Jill E. Gatlin
Exploration of a theme or special topic in American literary expression.
For AUTUMN 2007: Contemporary Chicano/a Literature and the Environment.
In this course, we'll read fiction, poetry, plays, and essays by Chicano/a authors, exploring the ways in which these writers engage with issues of "the environment" in their works. We’ll take the term “Chicano/a” loosely to explore works by self-proclaimed Chicano/a activists as well as other writers of Mexican/native/American origin. We'll also be reading secondary and theoretical texts to gain a richer understanding of the cultural, environmental, and literary contexts of these works. Some of the questions we’ll ask about these texts—in addition to the questions you bring to class, of course—include: *How do Chicano/a authors challenge, affirm, or modify conventional understandings of “American literature”? What thematic and stylistic features are significant in their responses? *What do these writers say about “nature” and “nation”—two of the concepts foundational to “American studies”? What do they indicate about borders—between nations, between “nature” and humans, or between different groups of humans? *How does Aztlán—the material and conceptual notion of a Chicano/a homeland—resist or reconstruct ideas of the nation? What sorts of “homes” do these literary texts imagine? *What does “the environment” mean—besides just “nature”—to these writers? *What kinds of “environmentalism” do these writers seem to advocate or resist?
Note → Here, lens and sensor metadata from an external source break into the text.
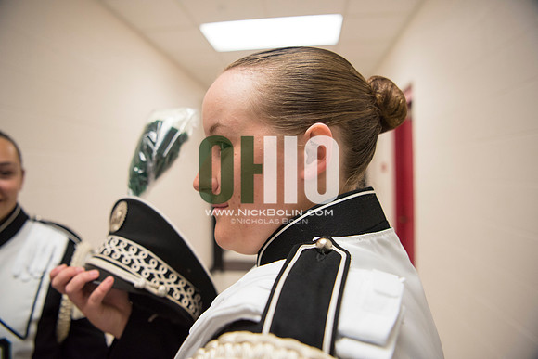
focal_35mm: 24
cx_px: 269
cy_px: 180
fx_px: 359
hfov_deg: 73.7
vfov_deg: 53.2
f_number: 3.2
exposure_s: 1/320
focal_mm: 24
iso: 2000
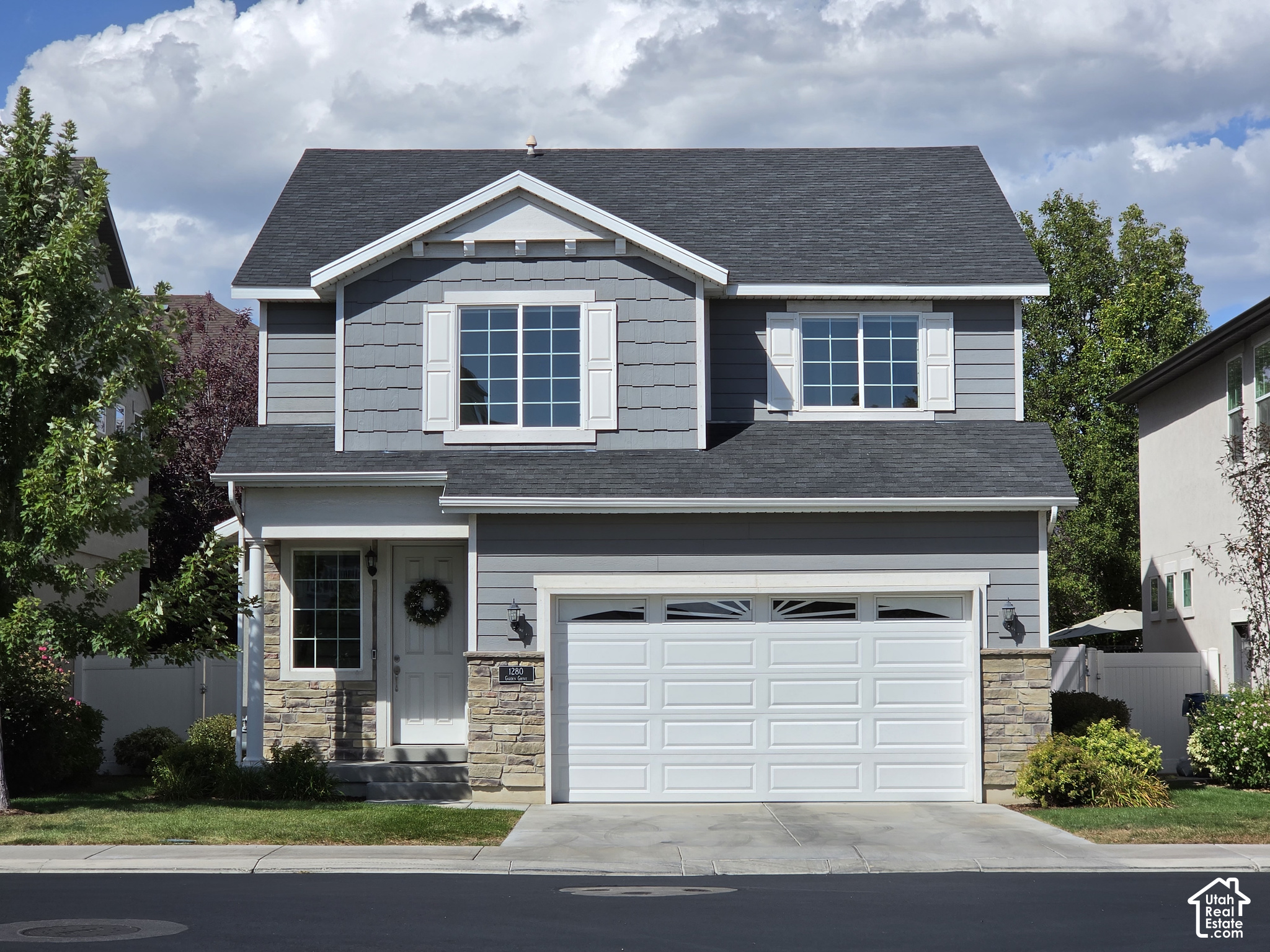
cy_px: 476
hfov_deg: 28.2
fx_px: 2531
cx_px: 635
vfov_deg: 21.3
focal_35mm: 69
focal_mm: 7
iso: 25
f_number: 2.4
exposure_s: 1/1111
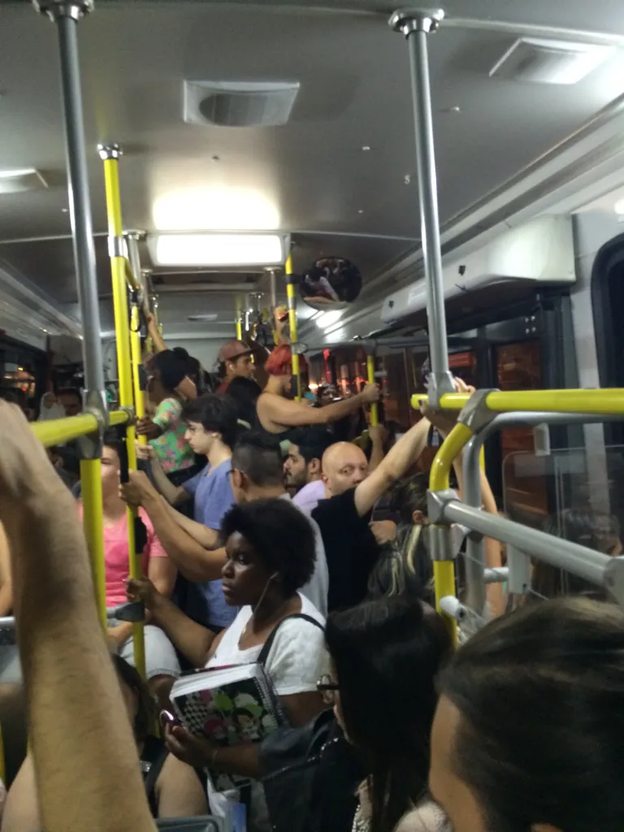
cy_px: 416
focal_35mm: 30
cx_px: 312
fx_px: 721
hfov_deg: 46.8
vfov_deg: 60.0
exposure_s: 1/24
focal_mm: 4.12
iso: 320
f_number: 2.2
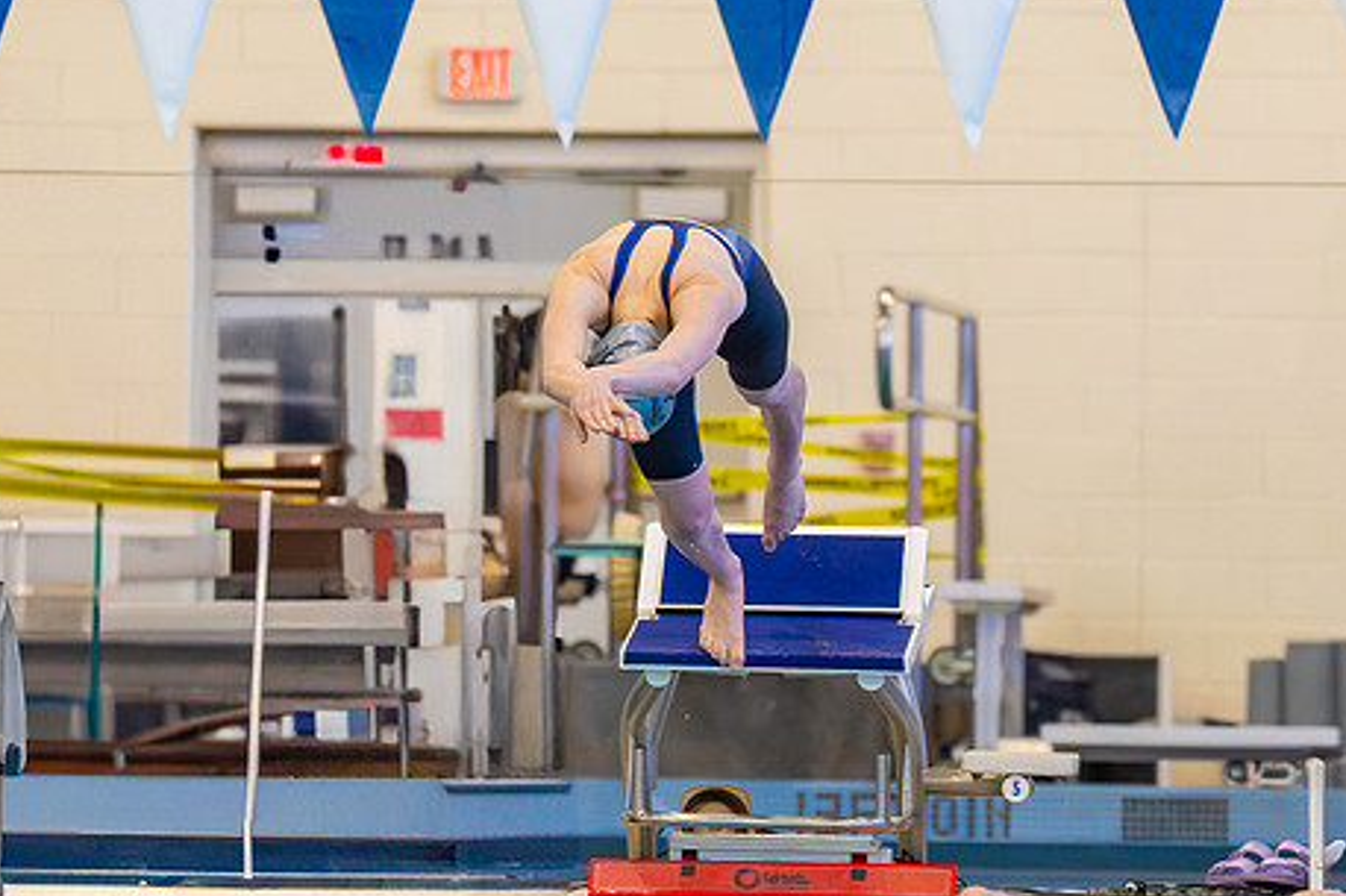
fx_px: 12894
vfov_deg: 4.0
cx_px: 757
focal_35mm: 345
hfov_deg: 6.0
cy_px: 443
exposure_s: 1/1000
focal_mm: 122
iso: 2500
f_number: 2.8
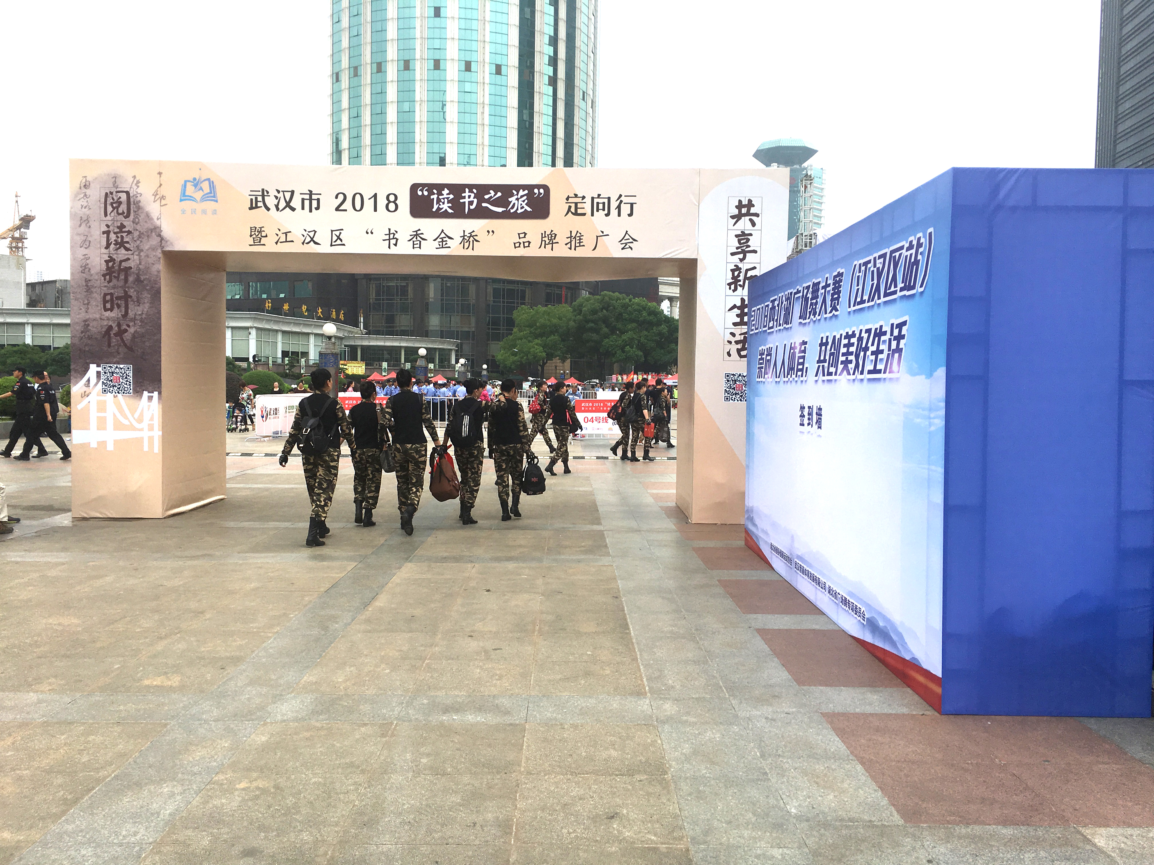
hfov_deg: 61.7
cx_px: 577
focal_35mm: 29
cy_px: 432
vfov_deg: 48.2
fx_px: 967
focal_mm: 4.15
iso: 25
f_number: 2.2
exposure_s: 1/1479
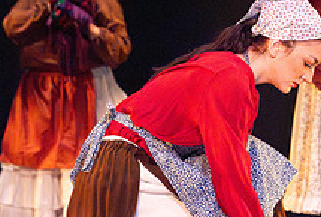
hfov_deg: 9.5
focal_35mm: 215
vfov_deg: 6.4
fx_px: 1924
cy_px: 15
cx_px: 263
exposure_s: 1/250
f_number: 2.8
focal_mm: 70
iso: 6400
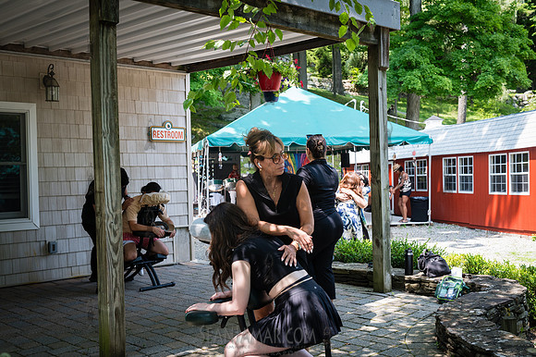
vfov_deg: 31.9
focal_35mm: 42
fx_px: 625
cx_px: 268
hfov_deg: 46.4
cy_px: 178
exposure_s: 1/320
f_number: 4.5
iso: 400
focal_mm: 42
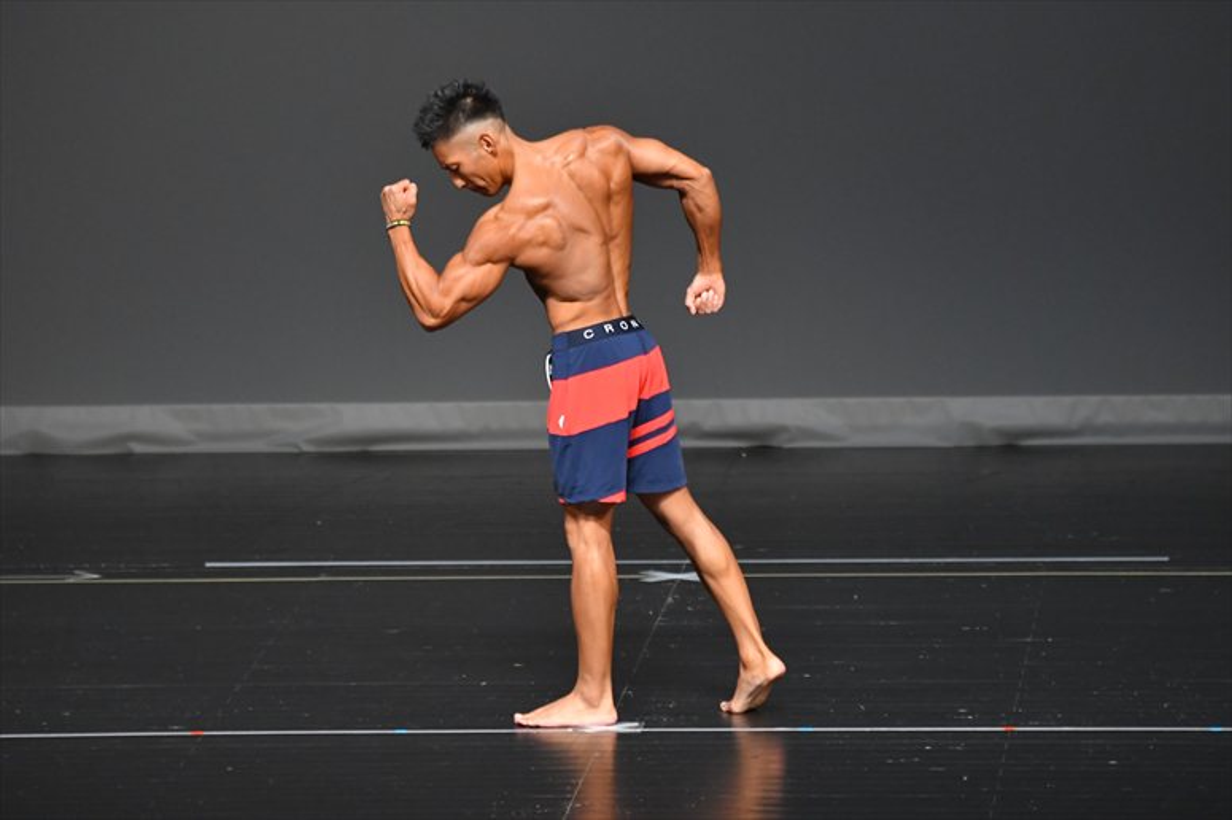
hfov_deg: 6.0
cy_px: 410
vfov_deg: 4.0
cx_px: 616
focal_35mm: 345
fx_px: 11801
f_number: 5.6
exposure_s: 1/400
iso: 2500
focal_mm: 230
As a capstone course, this class will be especially meaningful to students who have taken other courses in American literature or literature and the environment (although these are by no means prerequisites and anyone is welcome to join the class!). The class does not require Spanish-language proficiency, but it does require a willingness not only to keep handy your standby English dictionary (as in any other course) but also to consult a Spanish-English dictionary to look up words in the texts that employ code-switching (a mixture of English and Spanish).
We will read literary works from the 1970s to the present along with secondary historical, critical, and theoretical texts on environmentalism and Chicano/a literature. Primary authors will include Rudolfo Anaya, Helena María Viramontes, Cherríe Moraga, Luis Valdez, Gloria Anzaldúa, Lorna Dee Cervantes, Pat Mora, Alma Luz Villanueva, Jimmy Santiago Baca, Ana Castillo, Benjamin Alire Sáenz, Deborah Parédez, Teresa Palomo Acosta, Raúl R. Salinas, Demetria Martínez, Gary Soto, Bernice Zamora, Luis J. Rodriguez, María Herrera-Sobek, Alberto Ríos, Carmen Tafolla, Ricardo Sánchez, Evangelina Vigil-Piñon, and Angela de Hoyos.
Student learning goals
General method of instruction
Class assignments and grading
Course requirements include attentive reading, active participation in all discussions and in-class activities, presentations/leading discussion, formal response papers, informal writing, and a final paper.